Wednesday, September 13, 2006

Nowt so queer as folk

My desk is directly under the front window of our office, which is on the High Street. We have a window display with photos and drawings of our projects, with little captions to describe them.

People stop and look at the display all the time and I am amazed at some of the comments that come drifting in through the window. I am sitting 1 metre away from these people, in full view, and yet this is what I have overheard in the last week:

'ooooh... (really sarcastically) ...Prestigious medical centre with fabulous double height reception and waiting area, eh? Who do they think they are?

'huh, they like to blow their own trumpet a bit don't they?'

'Barn conversions? (incredulously) All they've done is stick in some big windows and tart it up a bit. I could do that.'

'what are they? Architects? ...don't think much to that house there...'

I don't think it's that unusual to be proud of the service you provide, and display examples of your work to the public, is it? And how exactly do they expect us to describe our projects, if we don't say they are good? Maybe this is what they are expecting:

'Photos above show our moderately successful medical centre in run-down area of central Scotland. We got a special grant so spent the money building a double height reception area. Don't know why we bothered. It's full of coughing and spluttering chavs who would never notice their architectural surroundings anyway. Should have just bunged up a portacabin and spent the rest on a holiday.

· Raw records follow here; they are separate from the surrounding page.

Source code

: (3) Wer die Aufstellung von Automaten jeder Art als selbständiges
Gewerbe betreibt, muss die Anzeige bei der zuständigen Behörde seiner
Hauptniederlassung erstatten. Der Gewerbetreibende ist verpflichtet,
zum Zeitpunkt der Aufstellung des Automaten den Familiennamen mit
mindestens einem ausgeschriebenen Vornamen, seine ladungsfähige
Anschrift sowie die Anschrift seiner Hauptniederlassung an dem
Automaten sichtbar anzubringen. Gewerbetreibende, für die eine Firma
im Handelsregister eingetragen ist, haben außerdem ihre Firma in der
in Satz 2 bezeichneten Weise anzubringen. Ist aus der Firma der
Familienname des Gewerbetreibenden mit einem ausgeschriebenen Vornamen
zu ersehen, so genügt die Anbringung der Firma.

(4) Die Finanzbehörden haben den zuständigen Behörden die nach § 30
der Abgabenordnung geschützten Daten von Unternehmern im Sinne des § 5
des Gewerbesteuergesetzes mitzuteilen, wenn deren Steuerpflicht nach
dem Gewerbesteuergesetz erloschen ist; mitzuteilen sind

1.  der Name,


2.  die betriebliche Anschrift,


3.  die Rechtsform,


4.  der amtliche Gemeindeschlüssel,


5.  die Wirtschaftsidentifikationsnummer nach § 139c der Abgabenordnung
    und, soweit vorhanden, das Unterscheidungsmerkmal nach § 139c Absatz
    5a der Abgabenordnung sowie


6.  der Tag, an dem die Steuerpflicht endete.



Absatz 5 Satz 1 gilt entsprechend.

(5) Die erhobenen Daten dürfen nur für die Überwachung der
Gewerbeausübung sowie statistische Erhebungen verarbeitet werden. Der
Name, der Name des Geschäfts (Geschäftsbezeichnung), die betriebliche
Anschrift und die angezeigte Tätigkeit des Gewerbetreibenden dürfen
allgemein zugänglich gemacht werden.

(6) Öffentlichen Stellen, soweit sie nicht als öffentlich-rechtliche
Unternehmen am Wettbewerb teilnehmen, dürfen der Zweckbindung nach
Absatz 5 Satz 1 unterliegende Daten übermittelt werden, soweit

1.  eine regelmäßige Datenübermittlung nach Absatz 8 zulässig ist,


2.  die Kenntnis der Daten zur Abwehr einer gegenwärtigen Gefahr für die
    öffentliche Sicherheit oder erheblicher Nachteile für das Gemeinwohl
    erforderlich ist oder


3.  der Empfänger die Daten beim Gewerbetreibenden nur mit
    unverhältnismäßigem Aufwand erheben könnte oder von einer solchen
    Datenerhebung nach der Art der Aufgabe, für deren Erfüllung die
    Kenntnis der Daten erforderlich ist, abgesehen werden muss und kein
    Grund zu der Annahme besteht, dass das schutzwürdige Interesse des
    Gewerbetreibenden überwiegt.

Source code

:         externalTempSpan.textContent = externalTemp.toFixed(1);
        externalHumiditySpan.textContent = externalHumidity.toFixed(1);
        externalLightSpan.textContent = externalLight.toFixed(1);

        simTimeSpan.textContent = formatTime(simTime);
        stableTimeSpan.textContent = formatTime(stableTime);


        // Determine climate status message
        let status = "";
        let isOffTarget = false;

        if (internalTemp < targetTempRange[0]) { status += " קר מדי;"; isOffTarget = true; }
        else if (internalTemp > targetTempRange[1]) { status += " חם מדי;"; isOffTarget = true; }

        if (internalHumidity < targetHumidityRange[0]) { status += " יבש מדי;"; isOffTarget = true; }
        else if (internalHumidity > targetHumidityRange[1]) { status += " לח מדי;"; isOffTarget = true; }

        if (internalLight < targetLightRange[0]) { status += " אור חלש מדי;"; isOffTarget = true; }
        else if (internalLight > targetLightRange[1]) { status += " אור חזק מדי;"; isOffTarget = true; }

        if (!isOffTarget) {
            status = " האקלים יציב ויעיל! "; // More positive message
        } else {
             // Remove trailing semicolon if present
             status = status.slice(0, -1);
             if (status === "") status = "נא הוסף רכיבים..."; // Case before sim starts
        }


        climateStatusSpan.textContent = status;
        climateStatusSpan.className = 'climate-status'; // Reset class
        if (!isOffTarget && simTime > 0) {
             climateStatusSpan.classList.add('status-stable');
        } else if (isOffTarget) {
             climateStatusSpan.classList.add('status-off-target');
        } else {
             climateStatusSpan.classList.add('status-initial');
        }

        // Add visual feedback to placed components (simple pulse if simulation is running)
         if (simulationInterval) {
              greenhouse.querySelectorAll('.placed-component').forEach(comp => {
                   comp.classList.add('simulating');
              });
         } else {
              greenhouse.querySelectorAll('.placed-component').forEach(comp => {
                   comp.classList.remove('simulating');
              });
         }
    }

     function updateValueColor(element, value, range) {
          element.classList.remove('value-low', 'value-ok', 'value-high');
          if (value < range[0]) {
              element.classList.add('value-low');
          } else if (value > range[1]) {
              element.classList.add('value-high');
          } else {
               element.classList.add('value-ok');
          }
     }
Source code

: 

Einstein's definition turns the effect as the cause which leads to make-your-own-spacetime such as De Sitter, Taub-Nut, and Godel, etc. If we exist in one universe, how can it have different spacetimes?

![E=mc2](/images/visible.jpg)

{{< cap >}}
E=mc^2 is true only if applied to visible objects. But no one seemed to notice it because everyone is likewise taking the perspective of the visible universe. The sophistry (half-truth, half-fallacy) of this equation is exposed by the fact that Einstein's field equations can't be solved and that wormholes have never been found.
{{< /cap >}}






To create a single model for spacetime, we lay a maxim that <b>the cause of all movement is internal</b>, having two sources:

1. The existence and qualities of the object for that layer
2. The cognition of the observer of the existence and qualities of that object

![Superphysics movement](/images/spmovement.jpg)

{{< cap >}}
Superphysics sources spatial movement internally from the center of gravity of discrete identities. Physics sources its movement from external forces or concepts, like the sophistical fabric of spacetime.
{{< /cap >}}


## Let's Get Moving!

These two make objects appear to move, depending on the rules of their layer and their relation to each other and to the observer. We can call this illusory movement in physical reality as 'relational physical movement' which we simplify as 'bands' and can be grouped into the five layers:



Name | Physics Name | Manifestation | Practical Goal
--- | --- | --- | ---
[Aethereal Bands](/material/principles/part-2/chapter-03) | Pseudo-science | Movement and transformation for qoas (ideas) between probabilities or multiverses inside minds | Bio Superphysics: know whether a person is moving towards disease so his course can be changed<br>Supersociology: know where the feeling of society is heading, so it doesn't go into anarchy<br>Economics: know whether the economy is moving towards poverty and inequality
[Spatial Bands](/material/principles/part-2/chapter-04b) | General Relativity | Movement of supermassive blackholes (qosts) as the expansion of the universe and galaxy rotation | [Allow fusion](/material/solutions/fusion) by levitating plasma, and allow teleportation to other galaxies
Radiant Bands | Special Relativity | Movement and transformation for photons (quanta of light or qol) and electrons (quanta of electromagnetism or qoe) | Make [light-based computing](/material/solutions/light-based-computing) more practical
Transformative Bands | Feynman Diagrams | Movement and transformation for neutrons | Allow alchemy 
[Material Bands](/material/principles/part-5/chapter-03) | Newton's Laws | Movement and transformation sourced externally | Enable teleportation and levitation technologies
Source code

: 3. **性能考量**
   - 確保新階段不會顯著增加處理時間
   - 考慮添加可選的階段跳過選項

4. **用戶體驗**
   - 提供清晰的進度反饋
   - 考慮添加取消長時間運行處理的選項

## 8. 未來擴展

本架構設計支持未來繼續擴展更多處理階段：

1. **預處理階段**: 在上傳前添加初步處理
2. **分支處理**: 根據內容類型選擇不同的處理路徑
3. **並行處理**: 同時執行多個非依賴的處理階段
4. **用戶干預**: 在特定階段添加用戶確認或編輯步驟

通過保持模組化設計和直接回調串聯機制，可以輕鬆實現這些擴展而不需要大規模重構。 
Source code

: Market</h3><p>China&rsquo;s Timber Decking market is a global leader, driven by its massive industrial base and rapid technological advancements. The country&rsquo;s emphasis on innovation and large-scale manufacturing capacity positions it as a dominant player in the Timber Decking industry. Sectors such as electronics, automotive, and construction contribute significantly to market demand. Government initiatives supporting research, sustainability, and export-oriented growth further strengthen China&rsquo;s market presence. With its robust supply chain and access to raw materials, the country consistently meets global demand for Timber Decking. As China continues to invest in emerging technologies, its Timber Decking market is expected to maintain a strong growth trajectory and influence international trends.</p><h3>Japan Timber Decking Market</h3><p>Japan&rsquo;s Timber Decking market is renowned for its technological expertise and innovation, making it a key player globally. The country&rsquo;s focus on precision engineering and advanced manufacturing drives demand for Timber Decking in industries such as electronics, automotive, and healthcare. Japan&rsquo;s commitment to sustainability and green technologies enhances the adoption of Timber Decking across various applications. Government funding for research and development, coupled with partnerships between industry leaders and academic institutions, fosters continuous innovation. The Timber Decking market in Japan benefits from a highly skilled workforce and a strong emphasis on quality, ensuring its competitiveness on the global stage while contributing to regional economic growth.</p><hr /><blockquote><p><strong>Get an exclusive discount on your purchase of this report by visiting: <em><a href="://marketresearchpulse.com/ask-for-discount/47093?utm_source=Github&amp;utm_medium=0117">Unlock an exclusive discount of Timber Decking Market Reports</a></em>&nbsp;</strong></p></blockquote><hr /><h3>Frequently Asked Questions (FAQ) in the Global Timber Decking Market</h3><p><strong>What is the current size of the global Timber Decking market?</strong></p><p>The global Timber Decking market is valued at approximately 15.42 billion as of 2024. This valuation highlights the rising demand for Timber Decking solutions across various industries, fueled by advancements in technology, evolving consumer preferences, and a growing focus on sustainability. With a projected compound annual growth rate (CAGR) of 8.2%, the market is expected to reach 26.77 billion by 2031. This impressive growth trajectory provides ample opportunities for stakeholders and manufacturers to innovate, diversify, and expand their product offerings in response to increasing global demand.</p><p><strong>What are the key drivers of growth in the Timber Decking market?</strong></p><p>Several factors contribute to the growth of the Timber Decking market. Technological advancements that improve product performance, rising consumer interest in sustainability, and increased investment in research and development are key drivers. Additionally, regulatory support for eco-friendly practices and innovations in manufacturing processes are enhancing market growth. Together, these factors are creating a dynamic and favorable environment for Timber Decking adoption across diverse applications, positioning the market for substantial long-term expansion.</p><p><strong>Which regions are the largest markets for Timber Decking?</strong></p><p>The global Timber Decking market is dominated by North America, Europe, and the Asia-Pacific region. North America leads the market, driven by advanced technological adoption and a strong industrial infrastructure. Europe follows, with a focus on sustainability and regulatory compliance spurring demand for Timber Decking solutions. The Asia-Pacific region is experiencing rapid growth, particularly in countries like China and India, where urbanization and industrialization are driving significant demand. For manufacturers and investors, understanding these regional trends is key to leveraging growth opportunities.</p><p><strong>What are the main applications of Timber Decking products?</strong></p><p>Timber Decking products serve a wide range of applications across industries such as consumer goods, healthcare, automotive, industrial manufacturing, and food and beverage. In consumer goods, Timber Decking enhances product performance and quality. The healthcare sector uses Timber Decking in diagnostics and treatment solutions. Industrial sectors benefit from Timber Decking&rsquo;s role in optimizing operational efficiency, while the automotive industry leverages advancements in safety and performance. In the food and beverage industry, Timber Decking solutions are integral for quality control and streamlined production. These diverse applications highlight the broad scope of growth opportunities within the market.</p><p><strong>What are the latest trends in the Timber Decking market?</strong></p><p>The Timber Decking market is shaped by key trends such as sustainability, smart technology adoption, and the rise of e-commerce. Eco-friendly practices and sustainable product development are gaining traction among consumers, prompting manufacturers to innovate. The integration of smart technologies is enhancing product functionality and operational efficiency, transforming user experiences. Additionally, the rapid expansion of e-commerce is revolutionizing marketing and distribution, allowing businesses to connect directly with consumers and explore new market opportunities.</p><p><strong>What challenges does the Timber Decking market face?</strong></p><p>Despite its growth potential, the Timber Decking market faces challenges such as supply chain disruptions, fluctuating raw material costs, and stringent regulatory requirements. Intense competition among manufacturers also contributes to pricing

Image to the right shows a partially complete marina on the west coast. It is not finished because it went way over budget and the client ran out of cash. The materials we specified looked cool and contemporary but due to cuts in the budget the substitutes requested by the client look cheap and nasty. Ah well, bit disappointing but never mind.'

The next person who makes some snidey comment at my window may find me leaning over my desk, parting the blinds and saying 'oh hello! It appears that you have some expert knowledge on all matters architectural! Perhaps you would care to come in for a coffee and discuss where we are going wrong?'


PS. Just for the avoidance of doubt, the above comments about our projects are wholly fictional and do not represent the reality. Naturally ALL our projects are marvellous, finish on time and within budget. The comments are written purely for comic affect and should not detract from the briliant design output of this small yet thriving practice. Thank you.

Oh and by the way, I have redesigned the disgusting hideous houses I was moaning about the other day. Much better now.